Haredi pragmatism

Haredim are aware that many of the dictates of their rabbinic leadership are not only indefensible according to any rational criteria, they are ultimately dysfunctional.

Haredi mass prayer rally in Jerusalem (photo credit: MARC ISRAEL SELLEM)
Haredi mass prayer rally in Jerusalem
(photo credit: MARC ISRAEL SELLEM)
Rabbi Shalom Cohen, Shas’s new spiritual leader, appointed to replace Rabbi Ovadia Yosef, is making headlines.
In his first public controversy since taking over the leadership, Cohen has placed himself – and the largest haredi party in the Knesset – squarely on the side of reactionary extremism. In an official letter, written in response to a question from a female principal of an ultra-Orthodox post-high school educational institute for women, he ordered a ban on academic colleges that teach secular subjects. Cohen said that the courses and the people who taught them did not adhere to Torah principles.
Cohen was not the first to launch an attack on institutes of higher learning that cater to the haredi community.
At the beginning of the month, the centenarian leader of the Lithuanian (non-hassidic) Ashkenazi haredi community, Rabbi Aharon Leib Shteinman, declared that haredi women must forgo academic degrees even if it results in monetary loss.
Shteinman’s order was in keeping with the Ashkenazi haredi world’s religious extremism.
But Cohen’s statement was more surprising. Yosef, Cohen’s predecessor as spiritual leader of the Sephardi political party, had embraced the idea that young haredi men and women could gain an academic degree – based on a curriculum that was both acceptable to a rabbinical council and that met academic criteria – so that they could find respectable jobs that would allow them to support their families.
In any event, Cohen and Shteinmen should not concern us. They and the many like-minded rabbis who regularly issue irrational and impractical decrees on a wide range of subjects, from IDF service and Internet usage to secular education, cannot stem the tide of change. Faced with conflicting values, haredim are increasingly taking pragmatic courses of action – with or without rabbinical consent.
For instance, the haredi rabbinic leadership opposes the teaching of math, sciences and foreign languages to its high school-aged boys. Yet, when they need the services of doctors, computer technicians and pharmacists, haredi defer to the benefits of science. Faced with this glaring contradiction, many young haredi men and women are opening up to the wonders of technology.
Some have begun pursuing academic training that will enable them to integrate into the hi-tech and science fields. Haredi men have it more difficult than haredi women because they are not taught English and math in high school. But they are making up for their ignorance by taking preparatory courses. Haredi high schools that teach math and English are being founded.
Ultra-Orthodox rabbis vilify the IDF and promote the myth that Torah study is the secret to Israel’s military success. But the haredi masses realize that the vast majority of young men who indefinitely postpone their military service to study Torah do not take their studies nearly as seriously as the young men and women serving in combat, intelligence and hi-tech units in the IDF.
Many, particularly those with less of an interest in Torah study, realize that it is possible to serve in special IDF units that enable haredim to maintain their unique identity while making a substantive and not just a metaphysical contribution to Israel’s defense.
Haredi rabbis glorify traditional gender roles in the family and provide an essentialist approach to these roles in which women are domesticated and involved in child-rearing.
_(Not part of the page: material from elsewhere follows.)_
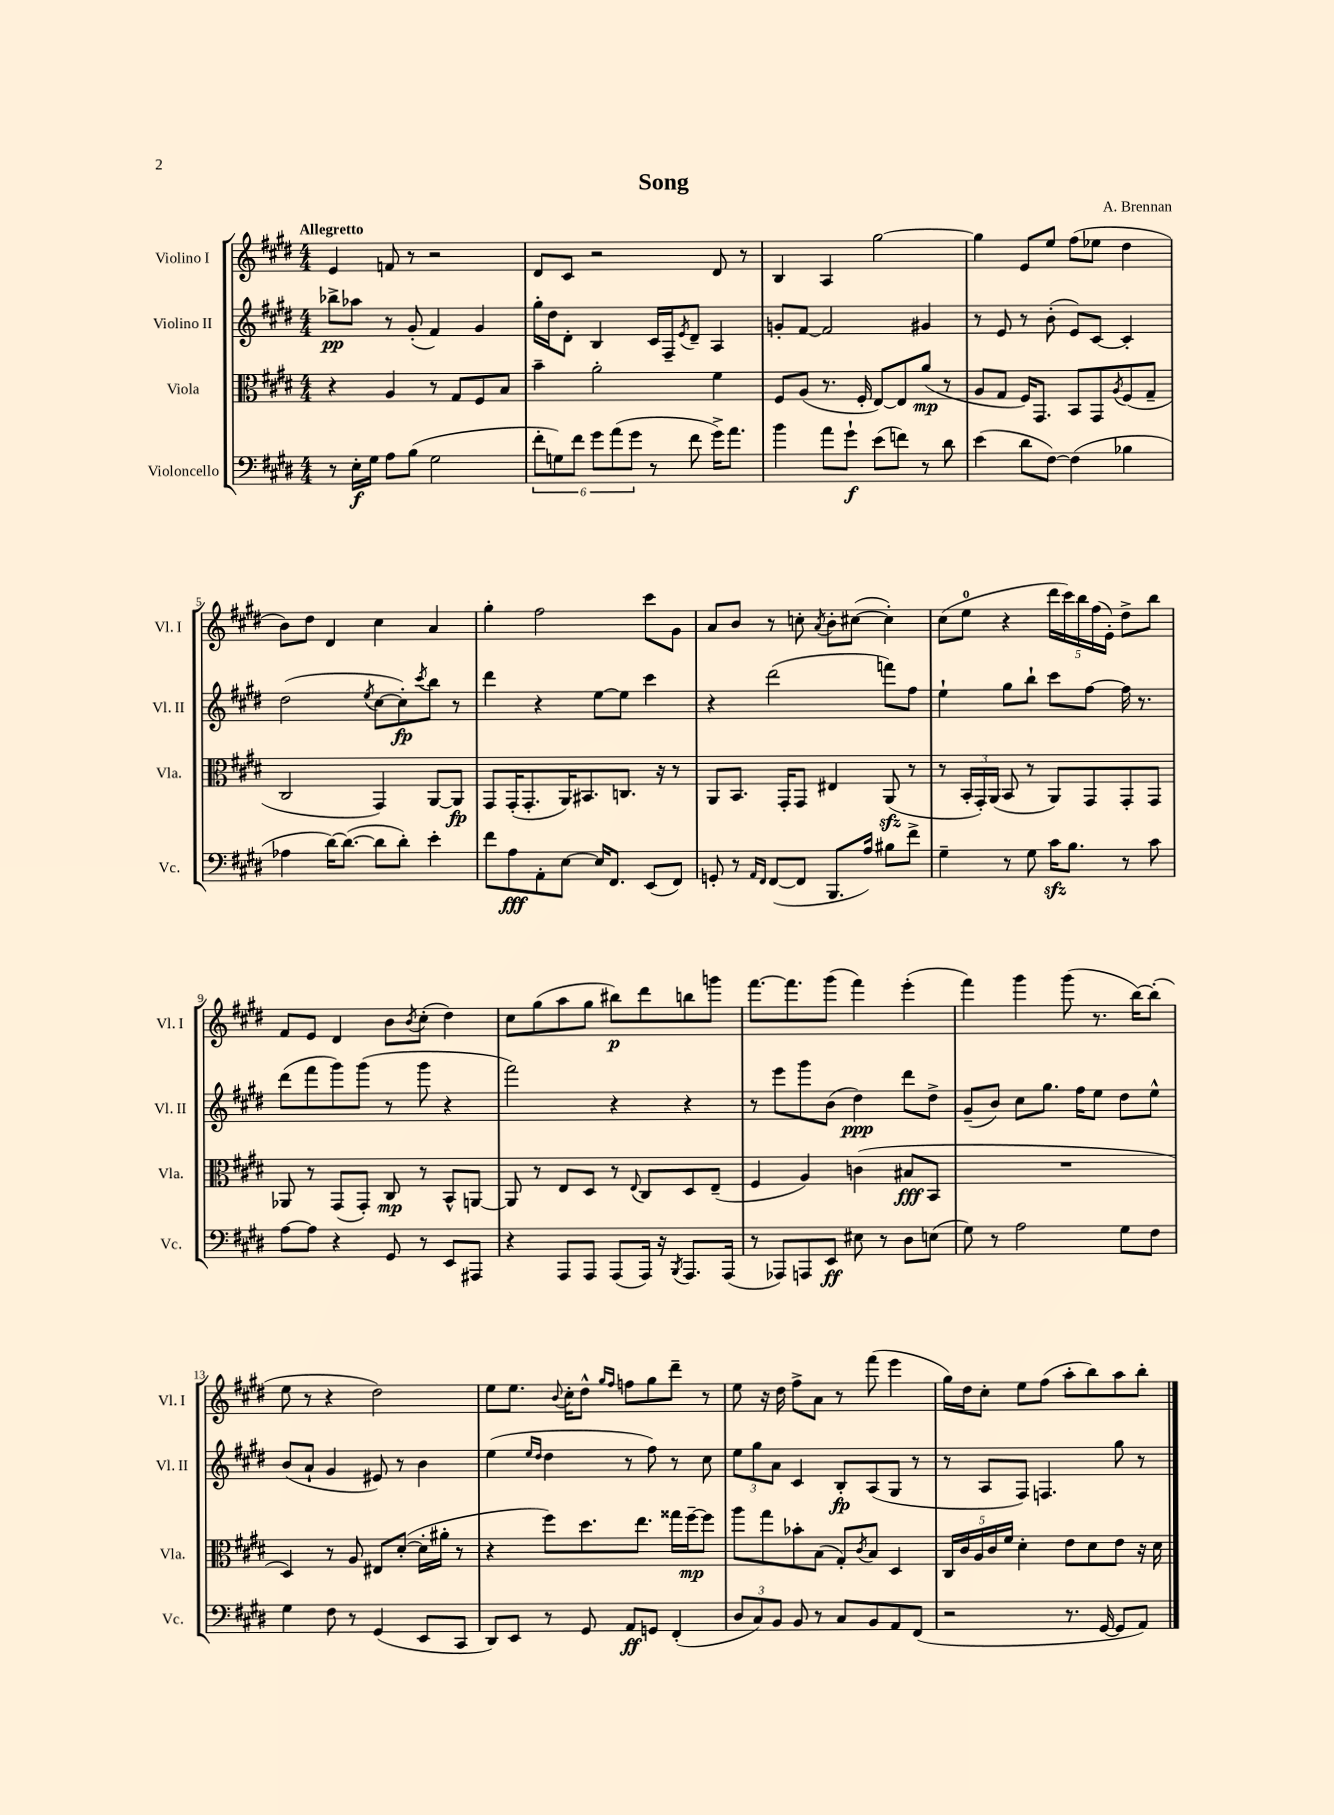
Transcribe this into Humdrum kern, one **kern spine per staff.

But the haredi masses acknowledge the economic necessity of women integrating in the workforce to support their families if haredi men are to continue to devote themselves to Torah scholarship. Haredi men also understand that if the woman is to be the primary, or sole, breadwinner, they must help her with domestic chores and the upbringing of the children.
Haredim are aware that many of the dictates of their rabbinic leadership are not only indefensible according to any rational criteria, they are ultimately dysfunctional.
This is not to say that haredi society as a whole has become more moderate in its views or is undergoing a process of Israelification. If anything we are witnessing more gender segregation on buses and in public places.
Exclusively haredi cities, which did not exist a few decades ago, have been created and more are planned.
Increasing numbers of haredim, however, faced with conflicting values, are choosing pragmatism over extremism. They are doing what they believe is good for themselves, their families and Israeli society as a whole. And they are doing this no matter what rabbis such as Cohen and Shteinman say.